(INPUT DATA Opens)

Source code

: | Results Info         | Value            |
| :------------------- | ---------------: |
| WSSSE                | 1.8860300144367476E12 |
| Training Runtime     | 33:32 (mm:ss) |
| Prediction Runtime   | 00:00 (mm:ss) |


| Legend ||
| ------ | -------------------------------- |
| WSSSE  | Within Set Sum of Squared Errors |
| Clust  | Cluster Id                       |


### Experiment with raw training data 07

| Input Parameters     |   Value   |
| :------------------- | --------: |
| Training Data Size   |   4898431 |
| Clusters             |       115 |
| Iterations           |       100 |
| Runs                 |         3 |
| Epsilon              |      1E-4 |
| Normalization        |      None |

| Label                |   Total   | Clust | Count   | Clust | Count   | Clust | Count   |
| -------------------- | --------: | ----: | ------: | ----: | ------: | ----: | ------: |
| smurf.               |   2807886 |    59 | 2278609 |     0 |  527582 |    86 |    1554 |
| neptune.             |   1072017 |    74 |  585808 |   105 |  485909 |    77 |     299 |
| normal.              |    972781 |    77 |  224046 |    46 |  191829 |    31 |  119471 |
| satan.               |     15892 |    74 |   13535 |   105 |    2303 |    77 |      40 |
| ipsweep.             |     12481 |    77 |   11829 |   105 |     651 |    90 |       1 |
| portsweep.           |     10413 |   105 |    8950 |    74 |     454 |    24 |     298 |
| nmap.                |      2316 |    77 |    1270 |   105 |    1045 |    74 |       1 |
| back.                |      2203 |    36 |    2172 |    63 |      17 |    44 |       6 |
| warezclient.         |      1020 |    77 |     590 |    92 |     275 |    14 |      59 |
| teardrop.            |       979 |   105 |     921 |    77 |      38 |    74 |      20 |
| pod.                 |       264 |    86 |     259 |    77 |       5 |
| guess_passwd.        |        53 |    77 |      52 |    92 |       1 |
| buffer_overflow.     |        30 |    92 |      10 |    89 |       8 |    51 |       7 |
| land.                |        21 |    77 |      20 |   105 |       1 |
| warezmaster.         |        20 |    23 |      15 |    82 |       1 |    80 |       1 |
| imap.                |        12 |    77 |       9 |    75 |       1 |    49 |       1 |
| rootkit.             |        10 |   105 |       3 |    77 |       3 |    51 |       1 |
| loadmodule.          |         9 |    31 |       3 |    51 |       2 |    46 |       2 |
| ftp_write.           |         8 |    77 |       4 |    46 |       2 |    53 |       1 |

(INPUT DATA Closes)
(INPUT DATA Opens)

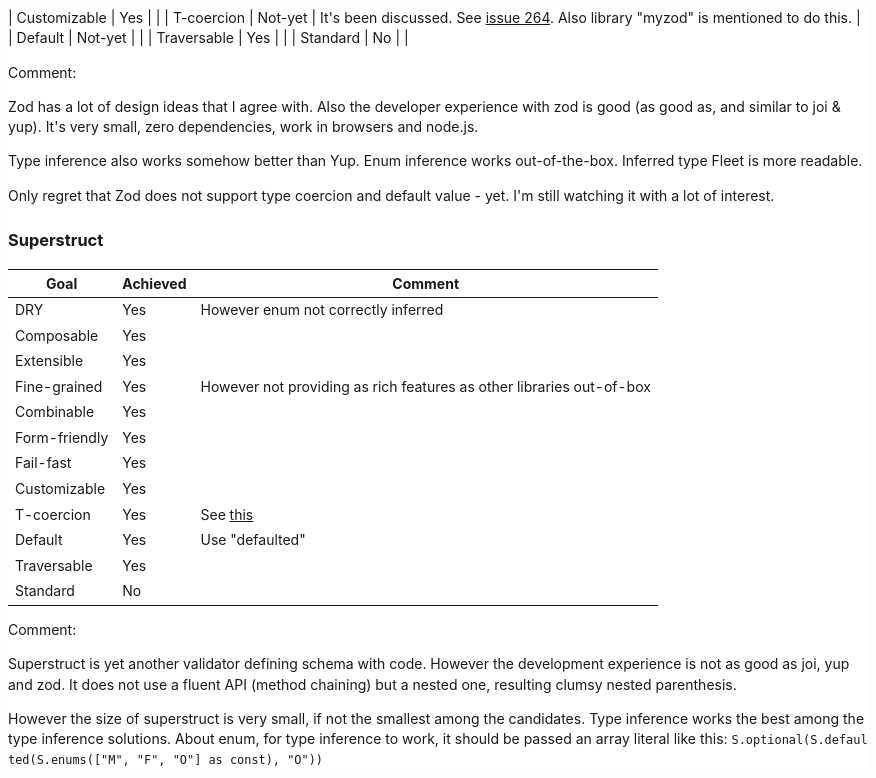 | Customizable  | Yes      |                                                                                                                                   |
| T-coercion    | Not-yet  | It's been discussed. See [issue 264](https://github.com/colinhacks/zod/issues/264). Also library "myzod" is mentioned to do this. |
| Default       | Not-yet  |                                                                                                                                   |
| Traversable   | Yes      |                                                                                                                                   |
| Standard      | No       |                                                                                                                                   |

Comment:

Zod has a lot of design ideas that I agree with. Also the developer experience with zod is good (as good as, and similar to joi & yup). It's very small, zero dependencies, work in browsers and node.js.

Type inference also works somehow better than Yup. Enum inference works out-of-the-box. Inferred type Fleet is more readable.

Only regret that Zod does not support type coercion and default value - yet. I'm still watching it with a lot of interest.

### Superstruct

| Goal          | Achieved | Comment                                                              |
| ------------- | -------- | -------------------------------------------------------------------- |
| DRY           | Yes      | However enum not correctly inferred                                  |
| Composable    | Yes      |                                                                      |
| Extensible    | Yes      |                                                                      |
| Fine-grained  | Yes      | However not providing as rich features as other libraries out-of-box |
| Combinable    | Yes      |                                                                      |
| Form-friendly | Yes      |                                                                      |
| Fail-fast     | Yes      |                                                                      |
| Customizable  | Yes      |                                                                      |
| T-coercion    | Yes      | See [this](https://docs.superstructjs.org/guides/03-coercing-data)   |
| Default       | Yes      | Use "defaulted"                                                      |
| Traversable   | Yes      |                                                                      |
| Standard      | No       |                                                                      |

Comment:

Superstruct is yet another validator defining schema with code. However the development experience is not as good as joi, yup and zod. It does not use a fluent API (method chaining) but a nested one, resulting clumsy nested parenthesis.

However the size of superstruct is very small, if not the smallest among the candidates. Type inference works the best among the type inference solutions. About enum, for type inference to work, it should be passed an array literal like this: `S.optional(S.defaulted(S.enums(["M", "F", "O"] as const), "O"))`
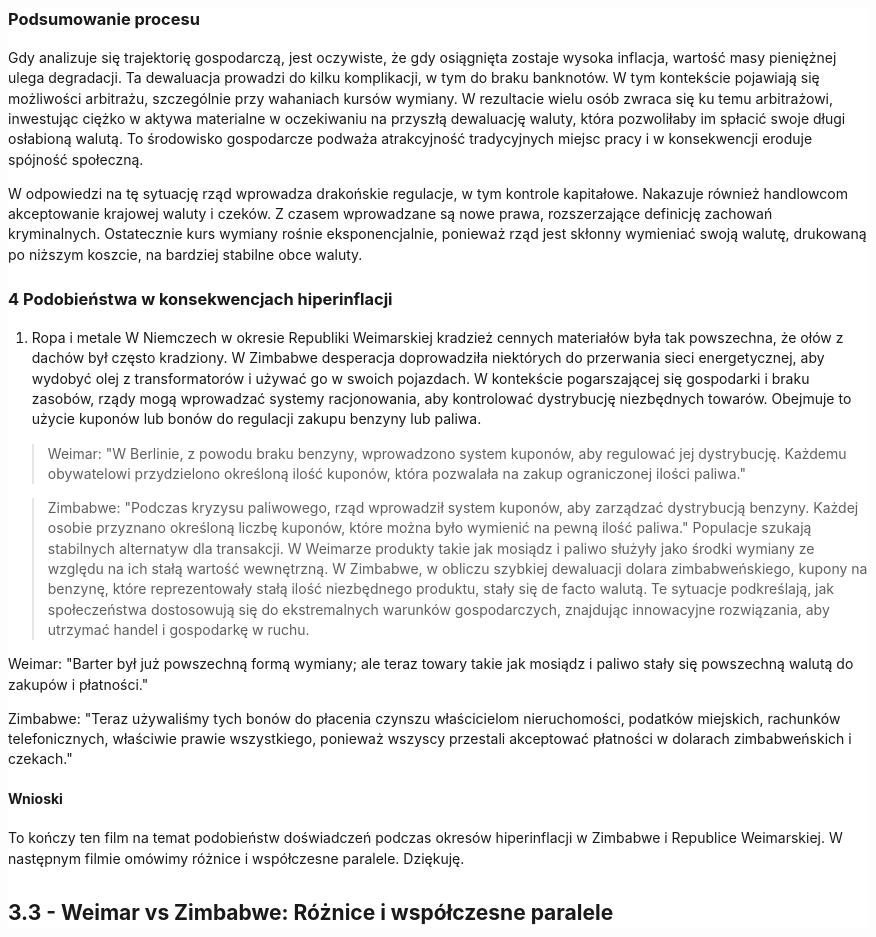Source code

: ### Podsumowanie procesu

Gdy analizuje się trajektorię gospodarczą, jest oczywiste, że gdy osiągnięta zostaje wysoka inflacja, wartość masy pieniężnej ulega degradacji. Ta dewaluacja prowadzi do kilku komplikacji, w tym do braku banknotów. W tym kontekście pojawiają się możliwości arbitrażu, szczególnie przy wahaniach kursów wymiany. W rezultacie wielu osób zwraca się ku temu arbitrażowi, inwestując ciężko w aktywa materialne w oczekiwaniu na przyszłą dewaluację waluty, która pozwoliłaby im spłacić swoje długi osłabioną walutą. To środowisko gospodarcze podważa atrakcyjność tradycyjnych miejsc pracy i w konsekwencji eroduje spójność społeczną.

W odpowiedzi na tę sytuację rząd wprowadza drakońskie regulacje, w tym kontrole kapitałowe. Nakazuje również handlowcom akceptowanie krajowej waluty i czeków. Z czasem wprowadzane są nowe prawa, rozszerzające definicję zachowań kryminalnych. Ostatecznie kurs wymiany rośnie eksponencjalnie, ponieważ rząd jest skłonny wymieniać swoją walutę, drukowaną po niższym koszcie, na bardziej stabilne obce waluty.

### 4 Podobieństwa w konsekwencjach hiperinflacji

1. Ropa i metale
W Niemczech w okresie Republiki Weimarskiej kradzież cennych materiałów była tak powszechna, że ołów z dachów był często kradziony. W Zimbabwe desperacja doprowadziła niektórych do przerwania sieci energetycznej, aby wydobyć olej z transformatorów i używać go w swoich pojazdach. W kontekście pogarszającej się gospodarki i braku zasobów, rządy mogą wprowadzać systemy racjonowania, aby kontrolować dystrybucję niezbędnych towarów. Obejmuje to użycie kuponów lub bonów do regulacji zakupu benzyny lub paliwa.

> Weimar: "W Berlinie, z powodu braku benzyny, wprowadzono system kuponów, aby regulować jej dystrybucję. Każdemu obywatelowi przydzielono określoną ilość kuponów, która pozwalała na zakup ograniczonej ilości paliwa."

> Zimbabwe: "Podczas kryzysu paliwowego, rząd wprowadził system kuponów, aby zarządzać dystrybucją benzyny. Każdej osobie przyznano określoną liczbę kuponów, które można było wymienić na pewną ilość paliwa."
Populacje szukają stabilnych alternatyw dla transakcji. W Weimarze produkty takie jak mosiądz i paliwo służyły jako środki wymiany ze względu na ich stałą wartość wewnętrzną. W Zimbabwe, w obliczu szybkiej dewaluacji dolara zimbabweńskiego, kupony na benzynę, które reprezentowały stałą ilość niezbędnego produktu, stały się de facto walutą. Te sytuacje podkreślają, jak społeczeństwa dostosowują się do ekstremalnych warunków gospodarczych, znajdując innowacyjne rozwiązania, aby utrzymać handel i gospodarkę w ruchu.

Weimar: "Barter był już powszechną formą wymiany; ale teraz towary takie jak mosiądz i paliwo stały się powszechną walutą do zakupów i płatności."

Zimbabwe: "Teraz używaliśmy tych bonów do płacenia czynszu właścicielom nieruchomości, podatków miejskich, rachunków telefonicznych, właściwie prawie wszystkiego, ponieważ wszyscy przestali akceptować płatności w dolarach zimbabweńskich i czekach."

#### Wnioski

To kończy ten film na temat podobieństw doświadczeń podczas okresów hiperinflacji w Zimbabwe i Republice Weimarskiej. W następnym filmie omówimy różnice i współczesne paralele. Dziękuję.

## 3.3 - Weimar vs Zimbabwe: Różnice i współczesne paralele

(INPUT DATA Closes)

■ **PROBLEM TO SOLVE**:
List the entry lines as a numbered list, leaving out blank lines, starting with the line that contains "### Podsumowanie procesu" and going on through the line that contains "Gdy analizuje się".

■ **TASK RESULT**:
1. : ### Podsumowanie procesu
2. Gdy analizuje się trajektorię gospodarczą, jest oczywiste, że gdy osiągnięta zostaje wysoka inflacja, wartość masy pieniężnej ulega degradacji. Ta dewaluacja prowadzi do kilku komplikacji, w tym do braku banknotów. W tym kontekście pojawiają się możliwości arbitrażu, szczególnie przy wahaniach kursów wymiany. W rezultacie wielu osób zwraca się ku temu arbitrażowi, inwestując ciężko w aktywa materialne w oczekiwaniu na przyszłą dewaluację waluty, która pozwoliłaby im spłacić swoje długi osłabioną walutą. To środowisko gospodarcze podważa atrakcyjność tradycyjnych miejsc pracy i w konsekwencji eroduje spójność społeczną.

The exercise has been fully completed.